Stored data entries:

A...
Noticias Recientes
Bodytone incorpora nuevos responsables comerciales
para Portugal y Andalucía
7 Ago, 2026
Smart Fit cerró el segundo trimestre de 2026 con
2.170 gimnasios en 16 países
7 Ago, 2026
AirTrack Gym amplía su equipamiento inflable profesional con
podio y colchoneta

THE TASK:
Format every line of the entries above as a numbered list, leaving out any blank lines.

SOLUTION TO THIS TASK:
1. A...
2. Noticias Recientes
3. Bodytone incorpora nuevos responsables comerciales
4. para Portugal y Andalucía
5. 7 Ago, 2026
6. Smart Fit cerró el segundo trimestre de 2026 con
7. 2.170 gimnasios en 16 países
8. 7 Ago, 2026
9. AirTrack Gym amplía su equipamiento inflable profesional con
10. podio y colchoneta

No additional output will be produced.